> **Recorded data**:
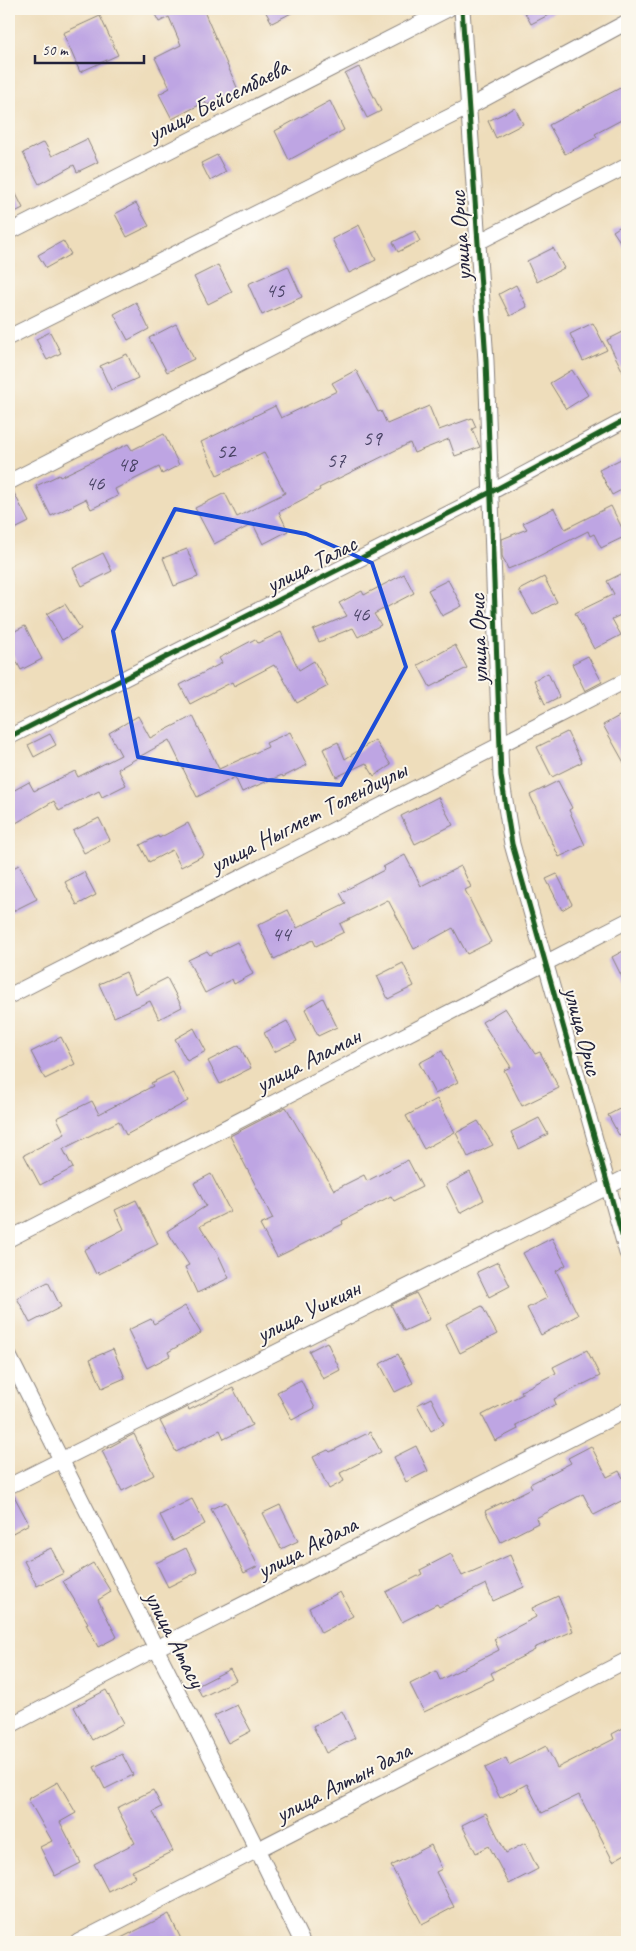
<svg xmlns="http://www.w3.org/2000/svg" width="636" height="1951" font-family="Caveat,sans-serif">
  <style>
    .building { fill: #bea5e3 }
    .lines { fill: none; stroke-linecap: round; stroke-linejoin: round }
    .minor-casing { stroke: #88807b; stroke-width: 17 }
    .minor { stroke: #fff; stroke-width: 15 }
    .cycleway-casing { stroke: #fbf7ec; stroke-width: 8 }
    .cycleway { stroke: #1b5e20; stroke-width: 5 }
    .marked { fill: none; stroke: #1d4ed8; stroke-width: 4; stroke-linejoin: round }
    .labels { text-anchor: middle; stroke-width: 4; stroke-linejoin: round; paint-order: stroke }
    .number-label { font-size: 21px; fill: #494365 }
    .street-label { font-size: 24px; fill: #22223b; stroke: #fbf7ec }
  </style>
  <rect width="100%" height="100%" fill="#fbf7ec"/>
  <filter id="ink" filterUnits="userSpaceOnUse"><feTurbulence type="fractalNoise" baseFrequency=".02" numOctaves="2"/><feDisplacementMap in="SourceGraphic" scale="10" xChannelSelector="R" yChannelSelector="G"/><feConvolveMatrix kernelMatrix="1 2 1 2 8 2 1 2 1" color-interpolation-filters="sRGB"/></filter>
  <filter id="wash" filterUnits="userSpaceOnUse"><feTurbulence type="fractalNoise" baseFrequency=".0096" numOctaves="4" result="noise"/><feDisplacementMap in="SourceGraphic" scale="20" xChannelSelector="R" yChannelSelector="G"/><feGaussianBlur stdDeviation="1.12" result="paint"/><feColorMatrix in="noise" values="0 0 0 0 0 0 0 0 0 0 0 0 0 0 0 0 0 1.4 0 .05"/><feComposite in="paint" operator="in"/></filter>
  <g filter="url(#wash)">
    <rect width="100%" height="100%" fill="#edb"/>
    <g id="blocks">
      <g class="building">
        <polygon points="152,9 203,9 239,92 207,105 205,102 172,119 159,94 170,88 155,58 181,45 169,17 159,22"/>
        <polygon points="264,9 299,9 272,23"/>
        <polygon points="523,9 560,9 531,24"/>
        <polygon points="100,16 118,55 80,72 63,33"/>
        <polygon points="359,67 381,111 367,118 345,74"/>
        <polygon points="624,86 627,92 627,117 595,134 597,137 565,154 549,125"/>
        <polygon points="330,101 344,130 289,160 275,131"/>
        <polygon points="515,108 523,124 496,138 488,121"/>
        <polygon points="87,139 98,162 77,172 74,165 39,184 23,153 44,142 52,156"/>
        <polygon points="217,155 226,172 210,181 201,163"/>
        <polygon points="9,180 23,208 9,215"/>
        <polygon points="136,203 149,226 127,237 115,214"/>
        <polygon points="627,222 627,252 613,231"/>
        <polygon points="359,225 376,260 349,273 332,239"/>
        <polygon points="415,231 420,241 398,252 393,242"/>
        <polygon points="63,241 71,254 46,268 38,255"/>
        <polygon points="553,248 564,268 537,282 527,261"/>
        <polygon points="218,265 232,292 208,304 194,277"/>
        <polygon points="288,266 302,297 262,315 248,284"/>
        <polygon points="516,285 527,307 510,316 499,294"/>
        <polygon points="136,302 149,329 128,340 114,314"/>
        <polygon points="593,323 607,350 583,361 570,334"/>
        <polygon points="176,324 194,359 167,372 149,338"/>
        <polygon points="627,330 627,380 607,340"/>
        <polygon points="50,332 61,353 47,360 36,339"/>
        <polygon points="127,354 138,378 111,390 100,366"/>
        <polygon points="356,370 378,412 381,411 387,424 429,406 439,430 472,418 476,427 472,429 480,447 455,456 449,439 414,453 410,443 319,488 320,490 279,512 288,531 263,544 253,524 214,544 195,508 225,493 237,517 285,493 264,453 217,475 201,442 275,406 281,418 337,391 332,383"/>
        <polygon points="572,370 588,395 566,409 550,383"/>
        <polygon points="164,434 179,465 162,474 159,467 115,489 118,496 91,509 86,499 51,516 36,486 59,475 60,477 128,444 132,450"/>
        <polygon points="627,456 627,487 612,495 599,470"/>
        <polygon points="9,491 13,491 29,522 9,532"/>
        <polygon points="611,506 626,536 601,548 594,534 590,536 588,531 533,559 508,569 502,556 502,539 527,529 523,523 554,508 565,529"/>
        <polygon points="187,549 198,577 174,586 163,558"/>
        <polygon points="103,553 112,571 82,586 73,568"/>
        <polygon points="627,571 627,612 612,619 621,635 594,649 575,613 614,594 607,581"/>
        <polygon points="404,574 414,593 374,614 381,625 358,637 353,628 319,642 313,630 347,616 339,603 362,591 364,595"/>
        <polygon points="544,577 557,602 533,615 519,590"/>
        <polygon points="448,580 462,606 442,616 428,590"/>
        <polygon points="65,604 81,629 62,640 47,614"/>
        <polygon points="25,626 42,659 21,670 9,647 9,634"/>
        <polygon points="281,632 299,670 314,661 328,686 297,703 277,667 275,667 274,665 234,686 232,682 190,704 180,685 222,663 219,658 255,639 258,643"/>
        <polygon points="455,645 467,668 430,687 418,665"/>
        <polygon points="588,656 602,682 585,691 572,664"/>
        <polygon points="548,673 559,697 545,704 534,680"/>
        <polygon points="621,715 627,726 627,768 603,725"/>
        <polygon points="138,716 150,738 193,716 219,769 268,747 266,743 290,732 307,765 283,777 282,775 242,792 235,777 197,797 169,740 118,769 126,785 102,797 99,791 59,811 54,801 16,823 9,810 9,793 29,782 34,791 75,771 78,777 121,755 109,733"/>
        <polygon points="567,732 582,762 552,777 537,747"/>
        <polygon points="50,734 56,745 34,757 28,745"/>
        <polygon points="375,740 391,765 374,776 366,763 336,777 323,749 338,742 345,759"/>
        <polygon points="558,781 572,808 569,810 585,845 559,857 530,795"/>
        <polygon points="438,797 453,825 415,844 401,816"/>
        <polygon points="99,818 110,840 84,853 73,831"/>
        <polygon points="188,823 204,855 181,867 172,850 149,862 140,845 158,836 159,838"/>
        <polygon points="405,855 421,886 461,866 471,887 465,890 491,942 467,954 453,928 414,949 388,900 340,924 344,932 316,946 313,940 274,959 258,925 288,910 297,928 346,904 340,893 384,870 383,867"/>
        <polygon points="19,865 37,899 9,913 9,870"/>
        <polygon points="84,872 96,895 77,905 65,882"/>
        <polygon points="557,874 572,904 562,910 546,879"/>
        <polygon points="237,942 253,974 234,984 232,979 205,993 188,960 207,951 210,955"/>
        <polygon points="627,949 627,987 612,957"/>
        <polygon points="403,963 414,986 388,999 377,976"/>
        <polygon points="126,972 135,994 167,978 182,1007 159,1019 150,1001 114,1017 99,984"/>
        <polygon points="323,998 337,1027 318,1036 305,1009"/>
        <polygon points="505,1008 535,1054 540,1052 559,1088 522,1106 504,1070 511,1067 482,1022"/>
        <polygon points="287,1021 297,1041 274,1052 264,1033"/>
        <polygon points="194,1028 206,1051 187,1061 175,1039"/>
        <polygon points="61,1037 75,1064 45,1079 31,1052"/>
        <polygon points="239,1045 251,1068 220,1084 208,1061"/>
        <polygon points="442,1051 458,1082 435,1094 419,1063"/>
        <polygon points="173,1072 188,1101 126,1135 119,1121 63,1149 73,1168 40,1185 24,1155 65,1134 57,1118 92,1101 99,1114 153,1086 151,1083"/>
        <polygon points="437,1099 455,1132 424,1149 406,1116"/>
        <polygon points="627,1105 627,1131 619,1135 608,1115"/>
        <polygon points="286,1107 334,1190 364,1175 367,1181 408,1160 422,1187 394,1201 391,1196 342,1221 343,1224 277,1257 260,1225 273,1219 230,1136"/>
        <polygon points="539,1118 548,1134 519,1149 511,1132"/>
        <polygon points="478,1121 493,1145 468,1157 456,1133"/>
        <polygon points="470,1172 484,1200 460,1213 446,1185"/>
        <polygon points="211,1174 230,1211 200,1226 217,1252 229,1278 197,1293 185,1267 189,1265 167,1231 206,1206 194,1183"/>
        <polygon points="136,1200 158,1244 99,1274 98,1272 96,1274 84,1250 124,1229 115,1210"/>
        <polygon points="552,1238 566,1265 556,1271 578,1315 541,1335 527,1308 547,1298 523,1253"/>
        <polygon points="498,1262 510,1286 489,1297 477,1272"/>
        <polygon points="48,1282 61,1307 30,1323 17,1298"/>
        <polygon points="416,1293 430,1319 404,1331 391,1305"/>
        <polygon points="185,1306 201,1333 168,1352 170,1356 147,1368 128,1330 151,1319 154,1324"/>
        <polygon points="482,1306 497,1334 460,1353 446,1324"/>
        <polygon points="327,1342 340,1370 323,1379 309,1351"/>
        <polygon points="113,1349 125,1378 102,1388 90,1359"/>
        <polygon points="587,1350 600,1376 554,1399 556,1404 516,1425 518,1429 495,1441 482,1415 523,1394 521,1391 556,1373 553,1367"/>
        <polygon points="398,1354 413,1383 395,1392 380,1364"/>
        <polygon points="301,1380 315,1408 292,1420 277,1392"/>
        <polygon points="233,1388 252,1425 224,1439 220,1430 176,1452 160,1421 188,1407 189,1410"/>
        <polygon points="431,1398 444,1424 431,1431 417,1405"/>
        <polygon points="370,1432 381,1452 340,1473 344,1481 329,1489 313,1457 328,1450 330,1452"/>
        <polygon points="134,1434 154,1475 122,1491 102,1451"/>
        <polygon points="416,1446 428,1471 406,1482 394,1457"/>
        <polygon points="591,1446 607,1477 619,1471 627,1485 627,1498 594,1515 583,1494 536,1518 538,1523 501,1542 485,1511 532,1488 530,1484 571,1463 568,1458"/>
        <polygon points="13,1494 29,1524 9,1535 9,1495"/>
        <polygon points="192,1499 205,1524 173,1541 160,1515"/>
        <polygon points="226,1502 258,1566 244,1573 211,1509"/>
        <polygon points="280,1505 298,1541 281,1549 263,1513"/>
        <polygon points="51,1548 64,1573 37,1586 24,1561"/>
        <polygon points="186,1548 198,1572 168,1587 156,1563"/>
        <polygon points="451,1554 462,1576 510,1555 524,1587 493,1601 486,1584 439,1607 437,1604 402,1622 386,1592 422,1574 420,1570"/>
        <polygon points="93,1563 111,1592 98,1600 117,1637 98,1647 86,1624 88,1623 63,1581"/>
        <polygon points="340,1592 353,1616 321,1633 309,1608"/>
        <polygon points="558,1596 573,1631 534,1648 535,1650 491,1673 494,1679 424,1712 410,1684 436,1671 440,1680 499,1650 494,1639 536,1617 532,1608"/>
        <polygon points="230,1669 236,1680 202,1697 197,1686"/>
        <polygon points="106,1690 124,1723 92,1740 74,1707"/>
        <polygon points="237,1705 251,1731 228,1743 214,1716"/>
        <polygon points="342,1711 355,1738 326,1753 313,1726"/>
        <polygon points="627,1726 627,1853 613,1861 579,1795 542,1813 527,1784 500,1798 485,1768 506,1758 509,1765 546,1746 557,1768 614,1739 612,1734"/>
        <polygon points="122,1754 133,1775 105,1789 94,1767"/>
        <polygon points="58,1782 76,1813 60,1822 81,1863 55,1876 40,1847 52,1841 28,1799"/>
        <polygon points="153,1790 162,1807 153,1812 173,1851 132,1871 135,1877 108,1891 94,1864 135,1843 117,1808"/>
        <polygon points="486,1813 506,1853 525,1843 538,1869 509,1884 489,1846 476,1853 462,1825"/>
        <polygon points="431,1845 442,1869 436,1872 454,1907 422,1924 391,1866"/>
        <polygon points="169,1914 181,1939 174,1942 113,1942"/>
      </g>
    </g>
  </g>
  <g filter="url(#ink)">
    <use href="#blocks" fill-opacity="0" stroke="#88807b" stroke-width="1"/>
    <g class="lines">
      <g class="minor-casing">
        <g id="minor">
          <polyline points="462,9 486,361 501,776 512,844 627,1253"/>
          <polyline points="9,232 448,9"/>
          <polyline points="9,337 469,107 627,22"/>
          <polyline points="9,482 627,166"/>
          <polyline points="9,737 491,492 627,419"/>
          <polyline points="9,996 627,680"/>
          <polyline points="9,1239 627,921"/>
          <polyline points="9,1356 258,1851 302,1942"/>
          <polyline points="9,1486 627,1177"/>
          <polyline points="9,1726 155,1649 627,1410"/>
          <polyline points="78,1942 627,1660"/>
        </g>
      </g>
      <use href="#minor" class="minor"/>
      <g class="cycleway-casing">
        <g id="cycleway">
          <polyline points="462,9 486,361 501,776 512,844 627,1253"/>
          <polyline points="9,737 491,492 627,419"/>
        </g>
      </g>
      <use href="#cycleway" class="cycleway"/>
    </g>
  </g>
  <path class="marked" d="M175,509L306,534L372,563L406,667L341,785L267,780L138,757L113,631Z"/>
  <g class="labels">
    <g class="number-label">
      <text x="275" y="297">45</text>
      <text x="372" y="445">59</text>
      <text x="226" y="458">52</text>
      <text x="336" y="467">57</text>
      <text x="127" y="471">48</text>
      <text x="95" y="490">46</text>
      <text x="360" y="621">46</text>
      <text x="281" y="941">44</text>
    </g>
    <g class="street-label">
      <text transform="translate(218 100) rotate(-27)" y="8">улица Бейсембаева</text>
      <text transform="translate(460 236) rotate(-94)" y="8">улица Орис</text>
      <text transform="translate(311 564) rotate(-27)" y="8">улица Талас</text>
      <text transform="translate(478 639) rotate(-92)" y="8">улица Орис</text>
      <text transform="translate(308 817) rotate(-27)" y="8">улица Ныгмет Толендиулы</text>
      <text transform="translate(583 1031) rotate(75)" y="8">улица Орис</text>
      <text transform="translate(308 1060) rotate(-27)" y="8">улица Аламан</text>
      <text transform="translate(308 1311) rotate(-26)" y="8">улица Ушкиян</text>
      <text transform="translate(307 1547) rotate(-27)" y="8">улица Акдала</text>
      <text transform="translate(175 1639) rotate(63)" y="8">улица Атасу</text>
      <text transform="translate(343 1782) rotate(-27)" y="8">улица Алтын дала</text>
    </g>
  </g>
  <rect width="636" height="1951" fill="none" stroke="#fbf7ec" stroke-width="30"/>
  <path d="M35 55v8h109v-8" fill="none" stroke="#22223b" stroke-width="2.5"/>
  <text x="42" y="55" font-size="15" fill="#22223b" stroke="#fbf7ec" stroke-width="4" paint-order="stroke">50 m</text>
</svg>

> **The task**: Return, from the entries, each line that holds "xChannelSelector".

> **Result**:
  <filter id="ink" filterUnits="userSpaceOnUse"><feTurbulence type="fractalNoise" baseFrequency=".02" numOctaves="2"/><feDisplacementMap in="SourceGraphic" scale="10" xChannelSelector="R" yChannelSelector="G"/><feConvolveMatrix kernelMatrix="1 2 1 2 8 2 1 2 1" color-interpolation-filters="sRGB"/></filter>
  <filter id="wash" filterUnits="userSpaceOnUse"><feTurbulence type="fractalNoise" baseFrequency=".0096" numOctaves="4" result="noise"/><feDisplacementMap in="SourceGraphic" scale="20" xChannelSelector="R" yChannelSelector="G"/><feGaussianBlur stdDeviation="1.12" result="paint"/><feColorMatrix in="noise" values="0 0 0 0 0 0 0 0 0 0 0 0 0 0 0 0 0 1.4 0 .05"/><feComposite in="paint" operator="in"/></filter>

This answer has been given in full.